Nest related resources in one request through foreign keys.

Resource embedding nests a related resource inside select, resolved through the foreign keys dbrest introspects. One request returns a film and its director together, with no second round trip and no client-side join.

The films table has a director_id foreign key to directors. Embed the director by naming the related table inside select:

curl 'localhost:3000/films?select=title,directors(name)&order=title'

Each film object now carries a nested directors object:

[
  { "title": "Arrival", "directors": { "name": "Denis Villeneuve" } },
  { "title": "Dune", "directors": { "name": "Denis Villeneuve" } }
]

Choose the embedded columns

The parentheses take their own select list, including aliases:

curl 'localhost:3000/films?select=title,directors(director:name)'

Embed in the other direction

Embedding works both ways. From a director, embed the related films:

curl 'localhost:3000/directors?select=name,films(title,year)&order=name'

A one-to-many embed nests an array:

[
  { "name": "Greta Gerwig", "films": [
      { "title": "Lady Bird", "year": 2017 },
      { "title": "Little Women", "year": 2019 }
  ] }
]

Filter and order on an embed

Filters and ordering can target an embedded resource by qualifying the column with the embed name:

# directors, with only their films from 2019, newest first
curl 'localhost:3000/directors?select=name,films(title,year)&films.year=eq.2019&films.order=year.desc'

When a relationship is missing or ambiguous

Embedding is resolved against introspected foreign keys. If you name a relation that has no foreign key linking it, you get PGRST200. If more than one foreign key could satisfy the embed and the request does not disambiguate, you get PGRST201, which lists the candidates so you can pick one.

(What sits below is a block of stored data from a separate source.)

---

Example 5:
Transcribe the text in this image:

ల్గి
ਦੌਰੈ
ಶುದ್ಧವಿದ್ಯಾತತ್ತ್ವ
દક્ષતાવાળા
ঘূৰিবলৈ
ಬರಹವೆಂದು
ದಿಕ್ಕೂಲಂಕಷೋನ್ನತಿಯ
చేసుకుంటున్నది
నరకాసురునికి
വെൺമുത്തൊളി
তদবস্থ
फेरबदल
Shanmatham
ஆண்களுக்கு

{ "code": "PGRST200", "message": "...", "details": "...", "hint": "..." }

How it works per backend

On the relational backends, an embed becomes a join and the nested JSON is assembled in the engine. On MongoDB it becomes a $lookup or $graphLookup pipeline stage. The result shape is identical either way.

Backends without real foreign keys, such as MongoDB or a foreign-key-less SQL schema, get their relationships from the declared-relationships registry, which records the same from, to, matching columns, and cardinality the introspector would otherwise read from a catalog.